◆ Directive
How many lines below contain the word "Temperatur"? Give only the number.
+++ Information given
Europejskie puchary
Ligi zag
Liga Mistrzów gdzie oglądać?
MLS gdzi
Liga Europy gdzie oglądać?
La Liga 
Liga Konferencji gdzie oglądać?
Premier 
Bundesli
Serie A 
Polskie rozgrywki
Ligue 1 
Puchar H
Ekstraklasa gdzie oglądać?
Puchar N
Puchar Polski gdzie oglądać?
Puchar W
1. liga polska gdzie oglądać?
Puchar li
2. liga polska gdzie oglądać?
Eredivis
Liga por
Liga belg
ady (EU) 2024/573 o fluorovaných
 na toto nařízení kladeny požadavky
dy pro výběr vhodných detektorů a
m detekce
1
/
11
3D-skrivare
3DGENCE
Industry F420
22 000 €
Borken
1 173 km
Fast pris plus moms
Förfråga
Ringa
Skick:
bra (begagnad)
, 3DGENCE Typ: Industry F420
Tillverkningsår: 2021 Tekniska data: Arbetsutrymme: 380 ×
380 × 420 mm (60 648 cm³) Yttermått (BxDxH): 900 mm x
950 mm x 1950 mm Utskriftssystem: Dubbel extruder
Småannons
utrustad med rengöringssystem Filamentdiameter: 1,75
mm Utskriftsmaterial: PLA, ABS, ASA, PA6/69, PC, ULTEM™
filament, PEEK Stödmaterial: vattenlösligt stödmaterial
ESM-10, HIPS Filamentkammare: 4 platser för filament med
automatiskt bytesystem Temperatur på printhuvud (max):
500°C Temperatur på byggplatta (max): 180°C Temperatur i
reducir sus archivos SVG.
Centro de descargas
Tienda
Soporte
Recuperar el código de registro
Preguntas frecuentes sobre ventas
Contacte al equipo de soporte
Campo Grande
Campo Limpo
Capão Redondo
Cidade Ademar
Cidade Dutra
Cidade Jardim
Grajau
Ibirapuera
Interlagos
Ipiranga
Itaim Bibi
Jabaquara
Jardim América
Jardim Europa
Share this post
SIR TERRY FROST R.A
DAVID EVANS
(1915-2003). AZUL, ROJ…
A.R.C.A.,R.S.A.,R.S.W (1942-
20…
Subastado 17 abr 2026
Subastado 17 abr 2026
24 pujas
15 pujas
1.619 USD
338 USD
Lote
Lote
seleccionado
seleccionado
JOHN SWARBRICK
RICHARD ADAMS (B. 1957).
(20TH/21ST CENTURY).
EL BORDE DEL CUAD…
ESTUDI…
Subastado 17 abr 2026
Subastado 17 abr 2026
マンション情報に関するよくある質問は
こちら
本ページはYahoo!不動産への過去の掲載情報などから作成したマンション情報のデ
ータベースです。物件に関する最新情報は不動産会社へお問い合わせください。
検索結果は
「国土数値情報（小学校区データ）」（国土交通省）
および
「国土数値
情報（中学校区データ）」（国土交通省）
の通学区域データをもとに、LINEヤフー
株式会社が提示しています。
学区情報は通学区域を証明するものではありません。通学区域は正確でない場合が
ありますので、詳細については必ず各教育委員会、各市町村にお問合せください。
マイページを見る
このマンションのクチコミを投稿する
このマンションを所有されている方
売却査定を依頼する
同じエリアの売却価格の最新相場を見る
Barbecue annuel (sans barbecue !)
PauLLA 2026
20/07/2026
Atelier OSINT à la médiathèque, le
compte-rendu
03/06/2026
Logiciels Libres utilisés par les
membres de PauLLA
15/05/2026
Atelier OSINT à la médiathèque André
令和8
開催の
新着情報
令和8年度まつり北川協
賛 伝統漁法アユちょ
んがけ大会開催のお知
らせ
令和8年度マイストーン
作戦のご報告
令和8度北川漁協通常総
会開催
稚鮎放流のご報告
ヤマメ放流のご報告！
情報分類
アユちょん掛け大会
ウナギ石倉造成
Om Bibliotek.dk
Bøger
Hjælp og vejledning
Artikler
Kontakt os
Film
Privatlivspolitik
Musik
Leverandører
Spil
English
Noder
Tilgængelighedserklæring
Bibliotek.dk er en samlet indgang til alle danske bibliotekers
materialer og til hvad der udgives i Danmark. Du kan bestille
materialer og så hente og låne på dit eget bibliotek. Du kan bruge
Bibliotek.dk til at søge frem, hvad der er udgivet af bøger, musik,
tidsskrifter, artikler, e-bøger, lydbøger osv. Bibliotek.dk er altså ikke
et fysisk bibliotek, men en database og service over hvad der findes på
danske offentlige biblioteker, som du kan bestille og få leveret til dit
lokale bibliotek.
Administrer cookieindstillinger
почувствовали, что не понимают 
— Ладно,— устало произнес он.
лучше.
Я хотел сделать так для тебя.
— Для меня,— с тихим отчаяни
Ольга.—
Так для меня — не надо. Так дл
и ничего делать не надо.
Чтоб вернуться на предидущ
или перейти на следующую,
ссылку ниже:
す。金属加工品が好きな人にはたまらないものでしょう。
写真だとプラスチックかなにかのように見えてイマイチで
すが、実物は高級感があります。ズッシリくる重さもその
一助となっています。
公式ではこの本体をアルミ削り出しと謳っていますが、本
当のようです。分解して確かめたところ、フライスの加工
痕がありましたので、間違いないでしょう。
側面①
++++++
◆ Exercise answer
2